*** Opening Data for processing ***
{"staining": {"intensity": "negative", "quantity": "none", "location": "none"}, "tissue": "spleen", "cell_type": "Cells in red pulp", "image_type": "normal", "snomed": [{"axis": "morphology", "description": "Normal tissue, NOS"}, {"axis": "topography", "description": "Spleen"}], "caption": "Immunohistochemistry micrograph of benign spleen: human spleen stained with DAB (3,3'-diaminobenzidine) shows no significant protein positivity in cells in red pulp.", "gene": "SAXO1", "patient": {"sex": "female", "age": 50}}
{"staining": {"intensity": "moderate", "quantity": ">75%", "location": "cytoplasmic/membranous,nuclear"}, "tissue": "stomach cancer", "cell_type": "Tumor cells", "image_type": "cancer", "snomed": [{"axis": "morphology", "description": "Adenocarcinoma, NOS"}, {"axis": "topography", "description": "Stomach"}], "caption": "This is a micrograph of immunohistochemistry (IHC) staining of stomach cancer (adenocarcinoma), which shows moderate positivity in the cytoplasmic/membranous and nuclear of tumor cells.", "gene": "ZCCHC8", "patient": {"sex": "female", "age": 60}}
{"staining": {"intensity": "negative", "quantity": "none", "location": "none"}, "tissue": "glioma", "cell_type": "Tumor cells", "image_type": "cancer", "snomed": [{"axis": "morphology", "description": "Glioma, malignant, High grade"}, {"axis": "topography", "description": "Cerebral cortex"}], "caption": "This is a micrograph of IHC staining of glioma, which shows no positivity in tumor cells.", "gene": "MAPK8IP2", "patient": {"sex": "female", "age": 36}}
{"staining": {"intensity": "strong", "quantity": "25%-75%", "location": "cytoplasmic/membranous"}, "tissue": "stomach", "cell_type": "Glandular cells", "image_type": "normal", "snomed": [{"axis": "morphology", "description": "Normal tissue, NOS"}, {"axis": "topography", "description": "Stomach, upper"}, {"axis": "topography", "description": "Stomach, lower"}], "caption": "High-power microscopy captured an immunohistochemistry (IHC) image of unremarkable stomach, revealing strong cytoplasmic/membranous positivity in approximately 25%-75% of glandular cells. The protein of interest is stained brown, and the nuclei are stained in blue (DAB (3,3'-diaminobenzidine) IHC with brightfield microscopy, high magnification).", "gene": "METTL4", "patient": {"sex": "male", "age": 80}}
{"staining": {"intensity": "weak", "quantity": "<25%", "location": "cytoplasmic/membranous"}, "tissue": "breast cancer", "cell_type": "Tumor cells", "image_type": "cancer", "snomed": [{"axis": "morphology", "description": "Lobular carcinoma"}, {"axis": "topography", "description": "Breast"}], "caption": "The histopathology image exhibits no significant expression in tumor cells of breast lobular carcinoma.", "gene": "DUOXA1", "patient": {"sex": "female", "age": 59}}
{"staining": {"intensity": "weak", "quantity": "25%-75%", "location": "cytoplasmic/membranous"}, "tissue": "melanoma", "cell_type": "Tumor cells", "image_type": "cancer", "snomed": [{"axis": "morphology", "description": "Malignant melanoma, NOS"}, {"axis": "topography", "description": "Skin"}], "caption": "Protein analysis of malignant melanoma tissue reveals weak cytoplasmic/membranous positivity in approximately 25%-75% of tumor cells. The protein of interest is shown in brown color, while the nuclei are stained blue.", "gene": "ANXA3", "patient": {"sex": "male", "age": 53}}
*** Closing Data for processing ***
[Exercise brief]
Having read the material, set all of it down again without a single difference.

[Completed task]
{"staining": {"intensity": "negative", "quantity": "none", "location": "none"}, "tissue": "spleen", "cell_type": "Cells in red pulp", "image_type": "normal", "snomed": [{"axis": "morphology", "description": "Normal tissue, NOS"}, {"axis": "topography", "description": "Spleen"}], "caption": "Immunohistochemistry micrograph of benign spleen: human spleen stained with DAB (3,3'-diaminobenzidine) shows no significant protein positivity in cells in red pulp.", "gene": "SAXO1", "patient": {"sex": "female", "age": 50}}
{"staining": {"intensity": "moderate", "quantity": ">75%", "location": "cytoplasmic/membranous,nuclear"}, "tissue": "stomach cancer", "cell_type": "Tumor cells", "image_type": "cancer", "snomed": [{"axis": "morphology", "description": "Adenocarcinoma, NOS"}, {"axis": "topography", "description": "Stomach"}], "caption": "This is a micrograph of immunohistochemistry (IHC) staining of stomach cancer (adenocarcinoma), which shows moderate positivity in the cytoplasmic/membranous and nuclear of tumor cells.", "gene": "ZCCHC8", "patient": {"sex": "female", "age": 60}}
{"staining": {"intensity": "negative", "quantity": "none", "location": "none"}, "tissue": "glioma", "cell_type": "Tumor cells", "image_type": "cancer", "snomed": [{"axis": "morphology", "description": "Glioma, malignant, High grade"}, {"axis": "topography", "description": "Cerebral cortex"}], "caption": "This is a micrograph of IHC staining of glioma, which shows no positivity in tumor cells.", "gene": "MAPK8IP2", "patient": {"sex": "female", "age": 36}}
{"staining": {"intensity": "strong", "quantity": "25%-75%", "location": "cytoplasmic/membranous"}, "tissue": "stomach", "cell_type": "Glandular cells", "image_type": "normal", "snomed": [{"axis": "morphology", "description": "Normal tissue, NOS"}, {"axis": "topography", "description": "Stomach, upper"}, {"axis": "topography", "description": "Stomach, lower"}], "caption": "High-power microscopy captured an immunohistochemistry (IHC) image of unremarkable stomach, revealing strong cytoplasmic/membranous positivity in approximately 25%-75% of glandular cells. The protein of interest is stained brown, and the nuclei are stained in blue (DAB (3,3'-diaminobenzidine) IHC with brightfield microscopy, high magnification).", "gene": "METTL4", "patient": {"sex": "male", "age": 80}}
{"staining": {"intensity": "weak", "quantity": "<25%", "location": "cytoplasmic/membranous"}, "tissue": "breast cancer", "cell_type": "Tumor cells", "image_type": "cancer", "snomed": [{"axis": "morphology", "description": "Lobular carcinoma"}, {"axis": "topography", "description": "Breast"}], "caption": "The histopathology image exhibits no significant expression in tumor cells of breast lobular carcinoma.", "gene": "DUOXA1", "patient": {"sex": "female", "age": 59}}
{"staining": {"intensity": "weak", "quantity": "25%-75%", "location": "cytoplasmic/membranous"}, "tissue": "melanoma", "cell_type": "Tumor cells", "image_type": "cancer", "snomed": [{"axis": "morphology", "description": "Malignant melanoma, NOS"}, {"axis": "topography", "description": "Skin"}], "caption": "Protein analysis of malignant melanoma tissue reveals weak cytoplasmic/membranous positivity in approximately 25%-75% of tumor cells. The protein of interest is shown in brown color, while the nuclei are stained blue.", "gene": "ANXA3", "patient": {"sex": "male", "age": 53}}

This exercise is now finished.